Late one afternoon they crest a hill. There is a river below them, an area that has widened into the bowl of an estuary where the slopes are thickly covered with trees.
Sylene gasps. “It’s so beautiful!”
Tom looks at the view again. Before, he had been thinking only about how to traverse it, only seeing the half-
sunk boats in the water, the length of a pontoon snapped and scattered like floating matchsticks, all the signs of destruction. But now he sees the trees, the stillness of the water, the silhouettes of the distant hills sketched out in the miasma of the afternoon’s late light. It is beautiful, he realizes. And to the south, in the distance, maybe—is he seeing this right?—he makes out the faintly notched shapes of the city, one of which, he knows, is the tower.
These are flat days now in the terrain they cover and the way time seems to stretch. They walk constantly, talk occasionally, sleep rarely, and eat not enough. But the city grows upon the horizon. The smell takes Tom by surprise, even though he had been expecting it. Sylene mentions it as they pack up the tent one morning. It seems to slick the air itself, turning it fetid and cloying.
“It’ll get worse,” he says. “If it’s coming from the city, it’ll get worse for sure.”
And suddenly something becomes real. All this time they’ve been walking, the hundreds of thousands, maybe millions of steps they’ve taken; with each one, somehow, the memory of Bea has softened. Her image has become more and more opaque, the essence of her in his head less real. An imaginary child, not a true one. Their mission had, somewhere, at some point, become the mere act of it, but now, with this smell, he realizes: this is it. They may find her here. And if they don’t, she’s gone. Like so many others, snuffed out, deleted from the world, from life. This smell, he understands, is death.
They meet a motorway and flank it.

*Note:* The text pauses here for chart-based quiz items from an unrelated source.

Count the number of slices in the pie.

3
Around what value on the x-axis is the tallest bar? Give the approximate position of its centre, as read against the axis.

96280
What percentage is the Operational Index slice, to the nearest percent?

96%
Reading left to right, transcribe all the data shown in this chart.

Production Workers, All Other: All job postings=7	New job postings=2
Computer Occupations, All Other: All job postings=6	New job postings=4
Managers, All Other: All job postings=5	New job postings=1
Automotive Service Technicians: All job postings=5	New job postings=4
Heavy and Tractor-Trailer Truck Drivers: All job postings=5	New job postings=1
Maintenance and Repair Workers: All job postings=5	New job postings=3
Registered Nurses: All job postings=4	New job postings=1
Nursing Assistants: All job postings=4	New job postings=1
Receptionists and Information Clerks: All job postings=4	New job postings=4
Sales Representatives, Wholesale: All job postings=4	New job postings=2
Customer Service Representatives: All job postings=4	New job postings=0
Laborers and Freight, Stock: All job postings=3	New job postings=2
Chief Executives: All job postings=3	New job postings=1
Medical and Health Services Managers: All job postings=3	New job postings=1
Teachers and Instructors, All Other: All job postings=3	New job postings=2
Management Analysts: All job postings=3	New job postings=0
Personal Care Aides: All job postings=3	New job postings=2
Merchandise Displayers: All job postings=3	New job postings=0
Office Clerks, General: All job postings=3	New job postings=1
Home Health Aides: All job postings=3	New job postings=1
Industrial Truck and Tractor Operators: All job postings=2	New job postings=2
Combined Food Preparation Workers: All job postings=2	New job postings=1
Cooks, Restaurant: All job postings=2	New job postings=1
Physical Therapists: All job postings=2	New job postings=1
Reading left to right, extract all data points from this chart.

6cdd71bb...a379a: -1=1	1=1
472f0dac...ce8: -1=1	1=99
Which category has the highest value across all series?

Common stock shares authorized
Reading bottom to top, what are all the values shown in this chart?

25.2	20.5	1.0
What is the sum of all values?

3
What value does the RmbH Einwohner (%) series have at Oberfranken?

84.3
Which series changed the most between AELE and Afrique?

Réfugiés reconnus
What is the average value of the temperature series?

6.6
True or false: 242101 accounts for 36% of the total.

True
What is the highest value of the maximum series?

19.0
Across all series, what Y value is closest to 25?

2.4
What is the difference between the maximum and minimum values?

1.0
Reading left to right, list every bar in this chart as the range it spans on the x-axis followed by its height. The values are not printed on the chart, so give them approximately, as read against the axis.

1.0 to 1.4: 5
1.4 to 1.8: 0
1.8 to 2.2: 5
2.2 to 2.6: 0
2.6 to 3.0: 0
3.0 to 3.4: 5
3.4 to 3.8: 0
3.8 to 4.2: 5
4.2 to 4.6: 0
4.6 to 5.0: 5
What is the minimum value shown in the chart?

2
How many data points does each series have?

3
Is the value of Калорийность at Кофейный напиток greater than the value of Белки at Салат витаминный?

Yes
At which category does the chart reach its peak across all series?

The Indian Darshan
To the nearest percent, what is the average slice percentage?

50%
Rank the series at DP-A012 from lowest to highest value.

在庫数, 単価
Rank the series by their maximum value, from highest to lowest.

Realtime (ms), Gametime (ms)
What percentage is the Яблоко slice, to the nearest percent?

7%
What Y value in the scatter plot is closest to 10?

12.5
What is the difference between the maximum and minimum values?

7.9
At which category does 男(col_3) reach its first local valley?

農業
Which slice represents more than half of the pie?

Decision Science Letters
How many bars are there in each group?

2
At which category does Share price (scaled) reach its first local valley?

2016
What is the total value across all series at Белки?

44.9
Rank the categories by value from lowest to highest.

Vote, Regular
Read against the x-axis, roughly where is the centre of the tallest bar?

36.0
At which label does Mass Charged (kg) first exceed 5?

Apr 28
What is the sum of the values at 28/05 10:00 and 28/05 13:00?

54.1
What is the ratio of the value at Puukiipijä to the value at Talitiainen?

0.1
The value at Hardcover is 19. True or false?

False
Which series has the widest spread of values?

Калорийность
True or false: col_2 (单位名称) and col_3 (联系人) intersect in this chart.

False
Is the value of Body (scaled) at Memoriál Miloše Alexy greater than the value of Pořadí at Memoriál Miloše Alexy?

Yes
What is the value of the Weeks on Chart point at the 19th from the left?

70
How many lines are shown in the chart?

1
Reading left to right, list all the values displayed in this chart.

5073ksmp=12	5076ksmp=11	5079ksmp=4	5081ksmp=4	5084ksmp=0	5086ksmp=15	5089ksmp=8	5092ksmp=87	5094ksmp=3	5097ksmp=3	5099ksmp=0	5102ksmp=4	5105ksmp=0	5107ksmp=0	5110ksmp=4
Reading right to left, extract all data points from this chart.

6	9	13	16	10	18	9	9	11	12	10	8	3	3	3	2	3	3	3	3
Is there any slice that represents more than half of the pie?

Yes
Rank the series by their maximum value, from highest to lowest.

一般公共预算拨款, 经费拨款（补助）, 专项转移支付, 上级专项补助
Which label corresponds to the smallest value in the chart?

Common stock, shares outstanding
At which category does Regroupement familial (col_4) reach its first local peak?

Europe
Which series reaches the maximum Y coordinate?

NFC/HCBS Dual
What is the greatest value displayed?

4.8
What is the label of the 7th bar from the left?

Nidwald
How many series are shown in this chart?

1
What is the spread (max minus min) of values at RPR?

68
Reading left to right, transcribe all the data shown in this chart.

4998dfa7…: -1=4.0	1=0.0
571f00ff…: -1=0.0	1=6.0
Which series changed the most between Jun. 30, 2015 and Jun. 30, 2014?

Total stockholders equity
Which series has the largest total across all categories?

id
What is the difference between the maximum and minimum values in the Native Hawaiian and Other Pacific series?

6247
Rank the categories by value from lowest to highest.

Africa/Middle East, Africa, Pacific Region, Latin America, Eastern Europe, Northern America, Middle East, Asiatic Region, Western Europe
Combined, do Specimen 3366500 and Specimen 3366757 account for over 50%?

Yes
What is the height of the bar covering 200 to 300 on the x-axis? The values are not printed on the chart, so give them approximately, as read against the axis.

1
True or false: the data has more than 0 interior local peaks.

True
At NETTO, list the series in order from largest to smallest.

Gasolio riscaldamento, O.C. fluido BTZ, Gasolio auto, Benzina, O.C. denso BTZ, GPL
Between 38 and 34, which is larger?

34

Keeping their distance, they look for people, animals, anything that might be a threat as the vehicles go from sparsely scattered wrecks to a frozen floe of rusted metal and filthy glass. The city becomes clearly visible: a spread of something covering the earth; the low-slung sub-city domiciles; the huger edifices farther in. He points at one, at the horizon, and tells her that’s where they’re going. That’s the tower. His father’s place. Where their homeHub stores their BackUps and Bea’s—as Sylene has told him it will.
Then, soon, the cars are packed so tightly together they act like a scab across the road: a rusted layer of metal, bleeding onto the tarmac. They walk along its top. Slowly. Stepping from bumper to roof to bumper, going from car to car. Gaping rusted holes reveal rotten innards of stained fabric and shredded seats. Ten lanes on the motorway, all packed with crushed-up cars, all of them stopped as they tried to escape, and going nowhere for years.